The terminal we’re about to head into is basically donut-shaped. [Overhead view] The exit exit we’re heading to is on the right. If players were go immediately to the right, they’d get to their eventual destination more quickly. Valve isn’t going to prevent players from doing this, but they definitely would prefer that players take a clockwise tour around this space, so that they can overhear NPC dialogue.

So how to they suggest this route to us? Simple. They just add a gate to this entrance. This gate doesn’t actually prevent us from going to the right, by any means. But it visually dissuades us from doing so. The area to the right isn’t blocked off, but it looks blocked off, barred and in shadow. So, we take the long way around, which gives us an opportunity to interact with NPCs, and this whole space becomes an “exposition machine.” We also give these two characters time to hit their marks, so that by the time we reach them we can overhear a conversation between them about Dr.
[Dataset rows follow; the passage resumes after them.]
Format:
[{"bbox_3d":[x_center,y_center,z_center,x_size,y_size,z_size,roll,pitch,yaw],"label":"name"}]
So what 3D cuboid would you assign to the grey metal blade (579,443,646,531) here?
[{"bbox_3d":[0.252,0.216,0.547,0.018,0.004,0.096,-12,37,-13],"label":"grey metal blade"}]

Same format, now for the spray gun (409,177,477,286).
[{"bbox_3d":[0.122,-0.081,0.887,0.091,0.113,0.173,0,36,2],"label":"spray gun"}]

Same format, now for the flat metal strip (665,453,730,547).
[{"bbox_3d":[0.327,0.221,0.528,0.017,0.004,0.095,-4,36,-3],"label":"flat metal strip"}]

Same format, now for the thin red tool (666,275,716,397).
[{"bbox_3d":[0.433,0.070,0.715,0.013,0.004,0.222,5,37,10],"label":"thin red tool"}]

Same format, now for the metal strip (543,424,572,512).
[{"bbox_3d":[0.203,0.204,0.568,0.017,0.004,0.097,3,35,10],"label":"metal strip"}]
Breen. If we didn’t take the counter-clockwise tour, we could have easily beaten them here. (Just as an example, here’s what that looks like.)

As we navigate through this twisted line of chain-link fences, the paranoid tension ratchets up. We see a character who is being forcibly pulled out of line, amidst protests. And we get directly addressed, as this masked guard barks at us. The guards even push us if we don’t comply with our orders. And as the security camera snaps our pictures, the gate in front of us slides shut.

Now we get to our fifth tool for herding: overt architectural cues. This one’s pretty self-explanatory. Our progress is being literally blocked by gates, here. These hostile guards are acting as Valve’s own avatars in this space. They’re sort of an in-game acknowledgement of Valve’s own dictatorial relationship to player movement. If we get too uppity, try to wander around of our own accord, then they’re going to close the gates, put up fences, and re-assert the rail.

But even at their most dictatorial, Valve still gives us things to be distracted by, and to wonder about. So here, as we trudge down this constricted corridor, we can catch a quick glimpse of the passenger from earlier, still protesting. Again: an extra bit of world-building, adding to the paranoid tension of this scene.

Once inside our own interrogation room, we bear witness to a bit of intrigue. And I’m not going to show this entire scene, just for the sake of time. But we’re introduced to a friendly character … and we briefly make it outside (but not really) … and we have this little tutorial for physics movement….

Finally, passing through the station’s grand concourse, we arrive at the double doors that open onto the main plaza of City 17. And when we throw these doors open, we encounter the sixth and final tool in Valve’s player-herding toolbox: birds.

Yes, birds.

Almost immediately upon entering this new and more open space, a bird flies from the right edge of the frame, in towards the upper portion of the center of the frame. This is scripted. If you play this sequence over and over again, it will always happen, every single time. The arc of the bird’s flight is meant to draw our visual attention to the center of the frame: first to the obelisk in the town square, adorned with another Breen propaganda screen, and, beyond that, the impossibly tall building known as the Citadel, dominating the City 17 skyline.

Valve uses birds to introduce quick movement into visual scenes. It’s well-known that quick flashes of movement can draw the attention of the human eye—this is one of the rules that’s been established by the research I mentioned before by Tim J. Smith. It’s not foolproof, by any means. I’ve done some informal play testing myself, and seen players that don’t look at what Valve is trying their best to point at. It’s not something that players are physiologically compelled to do, by any means. But it’s useful enough as a visual tactic that Valve has used it again … and again … and again.

And that is it for this first part. I’m going to leave you with the parting image of the Citadel, perched on the City 17 horizon. That’s where we will pick things up in part 2. Thanks for watching!